Paul’s funeral, on April 18, wasn’t as cathartic as Cathy had hoped it would be. Because of the lockdown, only ten people were permitted inside. “We couldn’t hug each other,” she says. “We couldn’t even stand side-by-side.” After the guests cleared out, Cathy took a moment alone with her father. “He was emaciated,” she recalls. “His suit, which had fit him six months earlier, was three sizes too small.”

It wasn’t until the burial four days later that Cathy got the closure she’d wanted. Guests couldn’t stand close to one another, but at least they could gather outside, unburdened by the anxiety that indoor spaces now induce.
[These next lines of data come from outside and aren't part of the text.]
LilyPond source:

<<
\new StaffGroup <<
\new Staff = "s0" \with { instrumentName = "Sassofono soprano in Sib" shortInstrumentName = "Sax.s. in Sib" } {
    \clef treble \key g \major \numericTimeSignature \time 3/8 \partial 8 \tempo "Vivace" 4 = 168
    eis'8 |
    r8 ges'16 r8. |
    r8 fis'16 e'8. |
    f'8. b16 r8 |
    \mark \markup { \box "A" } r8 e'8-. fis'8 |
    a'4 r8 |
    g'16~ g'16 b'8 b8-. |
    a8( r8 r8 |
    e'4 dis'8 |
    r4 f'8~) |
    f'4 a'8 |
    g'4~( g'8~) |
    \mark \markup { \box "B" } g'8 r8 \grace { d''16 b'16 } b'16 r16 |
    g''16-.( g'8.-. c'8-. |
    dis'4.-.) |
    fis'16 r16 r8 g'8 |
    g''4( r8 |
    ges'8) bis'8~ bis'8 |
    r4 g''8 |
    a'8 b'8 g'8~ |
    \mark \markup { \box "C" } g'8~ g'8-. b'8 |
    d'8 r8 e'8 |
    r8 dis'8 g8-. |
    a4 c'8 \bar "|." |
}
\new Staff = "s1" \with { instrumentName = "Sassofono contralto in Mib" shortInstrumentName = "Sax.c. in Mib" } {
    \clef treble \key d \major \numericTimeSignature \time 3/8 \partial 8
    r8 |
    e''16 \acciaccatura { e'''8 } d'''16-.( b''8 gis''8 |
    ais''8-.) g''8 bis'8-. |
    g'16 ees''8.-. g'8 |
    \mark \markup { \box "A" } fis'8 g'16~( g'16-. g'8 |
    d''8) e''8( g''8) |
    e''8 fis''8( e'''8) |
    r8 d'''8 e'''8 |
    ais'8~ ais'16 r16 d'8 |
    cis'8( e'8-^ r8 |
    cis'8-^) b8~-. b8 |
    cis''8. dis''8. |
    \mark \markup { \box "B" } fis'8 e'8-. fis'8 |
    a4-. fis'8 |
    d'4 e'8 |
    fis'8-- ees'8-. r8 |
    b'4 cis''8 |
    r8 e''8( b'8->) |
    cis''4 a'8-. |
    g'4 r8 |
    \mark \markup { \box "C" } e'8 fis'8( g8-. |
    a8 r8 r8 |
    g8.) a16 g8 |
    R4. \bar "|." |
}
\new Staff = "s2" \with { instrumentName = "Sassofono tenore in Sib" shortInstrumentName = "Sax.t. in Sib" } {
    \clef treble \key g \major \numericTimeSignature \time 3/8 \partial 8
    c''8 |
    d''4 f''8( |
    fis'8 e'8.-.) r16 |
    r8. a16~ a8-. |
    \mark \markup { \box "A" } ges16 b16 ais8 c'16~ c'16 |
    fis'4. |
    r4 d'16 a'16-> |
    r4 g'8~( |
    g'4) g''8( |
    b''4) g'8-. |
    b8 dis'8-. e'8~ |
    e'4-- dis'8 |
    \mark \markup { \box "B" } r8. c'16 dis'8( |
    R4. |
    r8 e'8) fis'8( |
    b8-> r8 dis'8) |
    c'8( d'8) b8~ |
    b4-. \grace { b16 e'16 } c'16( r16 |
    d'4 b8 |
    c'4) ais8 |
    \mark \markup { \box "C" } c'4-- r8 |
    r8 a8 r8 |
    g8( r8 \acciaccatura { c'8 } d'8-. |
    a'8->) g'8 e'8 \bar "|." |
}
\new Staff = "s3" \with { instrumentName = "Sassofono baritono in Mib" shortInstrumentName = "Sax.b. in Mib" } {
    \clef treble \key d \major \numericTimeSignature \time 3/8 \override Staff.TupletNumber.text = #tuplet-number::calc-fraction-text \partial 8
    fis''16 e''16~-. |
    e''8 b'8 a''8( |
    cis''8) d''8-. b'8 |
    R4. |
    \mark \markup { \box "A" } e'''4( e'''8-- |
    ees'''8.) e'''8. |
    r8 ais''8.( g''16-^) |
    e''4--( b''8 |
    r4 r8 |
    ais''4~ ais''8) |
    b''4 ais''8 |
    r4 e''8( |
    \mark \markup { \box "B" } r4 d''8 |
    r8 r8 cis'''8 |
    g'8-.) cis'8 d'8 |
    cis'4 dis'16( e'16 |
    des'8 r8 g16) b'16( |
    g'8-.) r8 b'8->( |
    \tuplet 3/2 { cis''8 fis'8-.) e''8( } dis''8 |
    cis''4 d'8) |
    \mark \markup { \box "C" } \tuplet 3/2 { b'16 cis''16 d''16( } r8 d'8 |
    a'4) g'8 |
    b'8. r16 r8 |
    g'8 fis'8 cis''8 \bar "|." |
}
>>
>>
Each of Paul’s children spoke, and together they sang his favourite hymns, “Blessed Assurance,” “Great Is My Faithfulness,” and “How Great Thou Art,” which envisions a divine presence in wild nature and the cosmos: “I see the stars, I hear the rolling thunder / Thy power throughout the universe displayed.” It was sunny outside, but with turbulent wind. “The weather was bizarre,” Cathy says. “Dad would’ve loved it.”